I would like to assign a value to a vector, then add that vector to a data frame within a foreach
loop. It looks like I will need a combine function, but I'm not sure which one.
My specific example involves counting the lines of a file, then moving the files if they are less than a certain amount.
Take 5 files in the raw
directory, foo1
,foo2
, foo3
,foo4
, foo5
. Let's pretend that foo1
has 100 lines, and the others have 1e6 lines.
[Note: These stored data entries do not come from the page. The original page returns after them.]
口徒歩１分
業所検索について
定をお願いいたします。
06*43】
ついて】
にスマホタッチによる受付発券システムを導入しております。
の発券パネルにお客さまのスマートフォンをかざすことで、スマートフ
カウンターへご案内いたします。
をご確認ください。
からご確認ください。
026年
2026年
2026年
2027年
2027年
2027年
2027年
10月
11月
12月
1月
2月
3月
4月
With 5 cores, ideally each file would be counted by one worker.
library(parallel)
library(foreach)
# Create cluster
mycluster <- makePSOCKcluster(nnodes = 5, names = 5, outfile="")
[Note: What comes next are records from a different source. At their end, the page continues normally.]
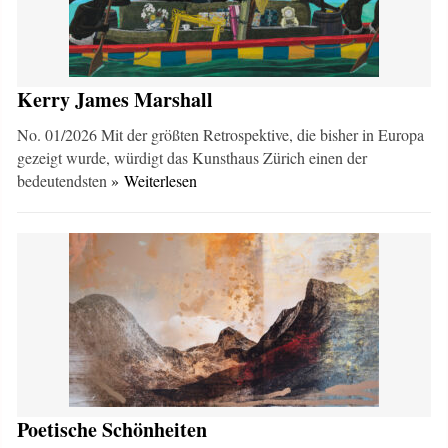
Kerry James Marshall
No. 01/2026 Mit der größten Retrospektive, die bisher in Europa
gezeigt wurde, würdigt das Kunsthaus Zürich einen der
bedeutendsten
» Weiterlesen
Poetische Schönheiten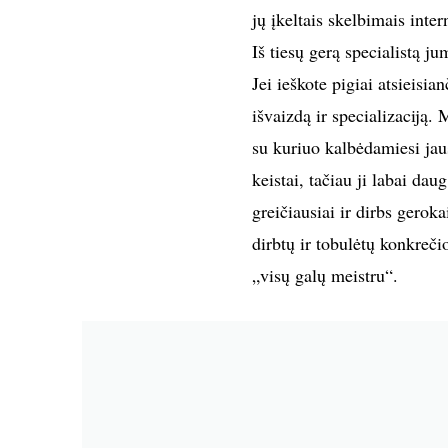
jų įkeltais skelbimais inter
Iš tiesų gerą specialistą j
Jei ieškote pigiai atsieisia
išvaizdą ir specializaciją. 
su kuriuo kalbėdamiesi jaus
keistai, tačiau ji labai dau
greičiausiai ir dirbs geroka
dirbtų ir tobulėtų konkreči
„visų galų meistru“.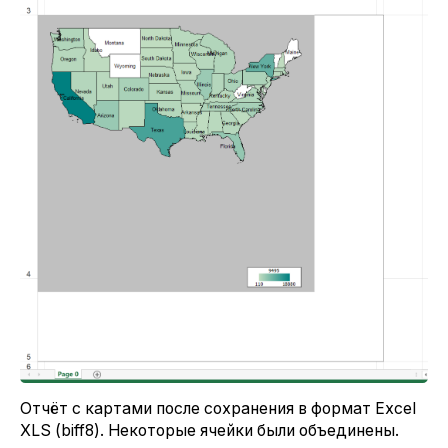
Отчёт с картами после сохранения в формат Excel
XLS (biff8). Некоторые ячейки были объединены.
doParallel::registerDoParallel(cl = my.cluster)
# Set cut off for number of lines
line.cutoff <- 1e5
# list the files to count
files.to.count <- list.files("raw")
# Make directory to move files into if they are < line.cutoff
system(paste("mkdir files-with-less-than", line.cutoff,"-lines", sep = ""))
# Set up the final df
lines.and.names <- data.frame(matrix(ncol=2, nrow = 0))
# Loop over each file, but in parallel
foreach(i = 1:length(files.to.count)) %dopar%
{
file <- files.to.count[i]
# Count the reads in file
lines <- system(paste("wc -l ", file, sep = ""), intern = TRUE)
# Move to new directory if less than min.reads
if(as.numeric(lines) <= line.cutoff){
system(paste("mv ", file, " files-with-less-than", line.cutoff,"-lines", sep = ""))
} else {
NULL
}
# Add the name and reads to a dataframe
lines.and.names <- rbind(lines.and.names, data.frame(name = file, lines.in.file = lines))
}
# Write the final tsv of the line numbers and filenames
write_tsv(lines.and.names, "lines_and_names.txt")
stopCluster(mycluster)
The desired result would be foo1
moved to the directory files-with-less-than-1e+5-lines
, the rest of the files in raw
, and file called lines_and_names.txt
with this text:
name lines.in.file
foo1 100
foo2 1000000
foo3 1000000
foo4 1000000
foo5 1000000
If there are easier ways to parallelize this command, I'm open to suggestions there too.